* TASK TO COMPLETE
Go through the records, and copy each line in which the string "gras" is present.

* RECORDS TO USE
________________________

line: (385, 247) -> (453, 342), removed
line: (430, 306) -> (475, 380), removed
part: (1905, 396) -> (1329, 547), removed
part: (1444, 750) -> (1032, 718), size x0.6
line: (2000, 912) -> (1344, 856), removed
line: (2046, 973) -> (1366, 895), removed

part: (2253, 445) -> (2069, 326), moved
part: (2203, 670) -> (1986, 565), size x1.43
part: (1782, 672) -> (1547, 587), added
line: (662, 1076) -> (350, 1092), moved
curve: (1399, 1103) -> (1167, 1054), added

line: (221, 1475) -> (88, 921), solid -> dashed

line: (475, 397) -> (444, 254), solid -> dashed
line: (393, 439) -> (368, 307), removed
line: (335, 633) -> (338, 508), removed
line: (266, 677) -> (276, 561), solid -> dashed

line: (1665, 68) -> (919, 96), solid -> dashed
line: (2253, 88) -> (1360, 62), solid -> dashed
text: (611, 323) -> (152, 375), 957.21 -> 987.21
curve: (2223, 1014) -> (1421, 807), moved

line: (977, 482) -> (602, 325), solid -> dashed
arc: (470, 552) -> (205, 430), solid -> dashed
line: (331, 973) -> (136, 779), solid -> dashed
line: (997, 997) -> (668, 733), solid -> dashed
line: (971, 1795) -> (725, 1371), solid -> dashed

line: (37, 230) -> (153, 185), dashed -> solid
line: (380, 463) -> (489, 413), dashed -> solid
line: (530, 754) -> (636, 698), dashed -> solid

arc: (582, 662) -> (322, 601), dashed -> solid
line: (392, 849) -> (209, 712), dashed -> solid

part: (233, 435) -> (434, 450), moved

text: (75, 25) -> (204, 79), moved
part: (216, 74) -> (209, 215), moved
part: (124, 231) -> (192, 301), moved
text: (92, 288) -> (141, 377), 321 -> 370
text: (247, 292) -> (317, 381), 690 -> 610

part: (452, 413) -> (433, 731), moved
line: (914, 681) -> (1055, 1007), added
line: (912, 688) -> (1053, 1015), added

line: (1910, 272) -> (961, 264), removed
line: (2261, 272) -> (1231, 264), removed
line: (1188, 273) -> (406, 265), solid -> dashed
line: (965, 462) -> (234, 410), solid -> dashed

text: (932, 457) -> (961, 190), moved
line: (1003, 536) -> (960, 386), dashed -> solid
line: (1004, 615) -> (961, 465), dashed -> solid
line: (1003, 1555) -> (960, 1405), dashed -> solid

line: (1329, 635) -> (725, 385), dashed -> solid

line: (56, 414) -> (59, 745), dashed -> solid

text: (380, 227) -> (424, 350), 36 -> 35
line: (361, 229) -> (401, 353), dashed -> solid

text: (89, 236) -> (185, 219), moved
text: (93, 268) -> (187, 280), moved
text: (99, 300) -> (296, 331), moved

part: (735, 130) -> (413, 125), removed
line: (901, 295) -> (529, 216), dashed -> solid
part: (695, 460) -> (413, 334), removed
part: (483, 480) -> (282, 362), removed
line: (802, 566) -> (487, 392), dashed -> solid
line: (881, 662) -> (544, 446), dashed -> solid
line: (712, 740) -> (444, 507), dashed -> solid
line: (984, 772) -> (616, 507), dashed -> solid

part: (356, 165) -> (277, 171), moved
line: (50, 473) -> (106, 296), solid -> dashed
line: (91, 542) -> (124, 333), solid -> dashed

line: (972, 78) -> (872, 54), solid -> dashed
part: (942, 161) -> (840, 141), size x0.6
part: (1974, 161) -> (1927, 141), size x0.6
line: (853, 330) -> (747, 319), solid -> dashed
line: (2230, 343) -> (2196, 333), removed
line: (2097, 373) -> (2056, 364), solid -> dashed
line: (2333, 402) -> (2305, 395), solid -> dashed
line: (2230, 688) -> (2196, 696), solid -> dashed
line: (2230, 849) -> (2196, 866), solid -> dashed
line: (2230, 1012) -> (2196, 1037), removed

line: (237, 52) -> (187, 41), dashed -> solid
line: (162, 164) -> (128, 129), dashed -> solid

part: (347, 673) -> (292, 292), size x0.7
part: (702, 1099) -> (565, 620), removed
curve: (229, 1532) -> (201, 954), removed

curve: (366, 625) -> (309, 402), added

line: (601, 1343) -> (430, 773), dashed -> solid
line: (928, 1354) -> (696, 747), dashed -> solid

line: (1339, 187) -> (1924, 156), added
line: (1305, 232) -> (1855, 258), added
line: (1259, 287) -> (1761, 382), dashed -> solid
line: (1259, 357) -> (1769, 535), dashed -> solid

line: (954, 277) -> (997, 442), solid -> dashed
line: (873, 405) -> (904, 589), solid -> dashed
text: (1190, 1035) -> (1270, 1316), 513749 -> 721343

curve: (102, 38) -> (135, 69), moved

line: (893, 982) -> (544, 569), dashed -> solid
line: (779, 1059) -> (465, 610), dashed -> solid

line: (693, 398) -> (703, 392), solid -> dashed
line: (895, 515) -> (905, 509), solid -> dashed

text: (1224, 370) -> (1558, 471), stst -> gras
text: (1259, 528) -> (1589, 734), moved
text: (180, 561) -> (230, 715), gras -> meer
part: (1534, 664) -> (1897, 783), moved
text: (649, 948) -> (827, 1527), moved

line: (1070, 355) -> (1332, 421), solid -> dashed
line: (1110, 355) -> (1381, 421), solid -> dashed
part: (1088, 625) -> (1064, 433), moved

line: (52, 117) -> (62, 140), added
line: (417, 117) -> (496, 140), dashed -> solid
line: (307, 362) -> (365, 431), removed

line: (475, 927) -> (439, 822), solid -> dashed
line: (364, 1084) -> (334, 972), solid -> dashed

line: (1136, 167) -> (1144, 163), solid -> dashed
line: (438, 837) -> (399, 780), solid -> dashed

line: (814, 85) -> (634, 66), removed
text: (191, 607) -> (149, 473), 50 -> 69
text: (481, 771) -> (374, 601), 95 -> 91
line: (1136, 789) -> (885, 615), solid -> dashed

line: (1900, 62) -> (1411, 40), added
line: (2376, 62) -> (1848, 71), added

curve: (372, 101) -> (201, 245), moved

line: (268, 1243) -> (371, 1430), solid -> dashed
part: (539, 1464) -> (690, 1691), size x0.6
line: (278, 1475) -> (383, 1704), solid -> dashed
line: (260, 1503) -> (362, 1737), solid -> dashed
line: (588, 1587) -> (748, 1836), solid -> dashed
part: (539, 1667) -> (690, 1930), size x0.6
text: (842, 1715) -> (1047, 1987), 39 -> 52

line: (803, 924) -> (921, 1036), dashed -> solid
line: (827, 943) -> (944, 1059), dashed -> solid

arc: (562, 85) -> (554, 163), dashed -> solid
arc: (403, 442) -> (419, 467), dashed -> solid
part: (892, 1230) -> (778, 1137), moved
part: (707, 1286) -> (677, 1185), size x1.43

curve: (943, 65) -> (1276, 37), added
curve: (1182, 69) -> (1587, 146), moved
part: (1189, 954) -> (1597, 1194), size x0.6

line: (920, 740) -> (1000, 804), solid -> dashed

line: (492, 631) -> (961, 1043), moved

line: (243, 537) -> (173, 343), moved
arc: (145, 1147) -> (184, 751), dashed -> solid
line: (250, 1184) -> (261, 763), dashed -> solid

________________________

* ANSWER FOR THIS EXERCISE
text: (1224, 370) -> (1558, 471), stst -> gras
text: (180, 561) -> (230, 715), gras -> meer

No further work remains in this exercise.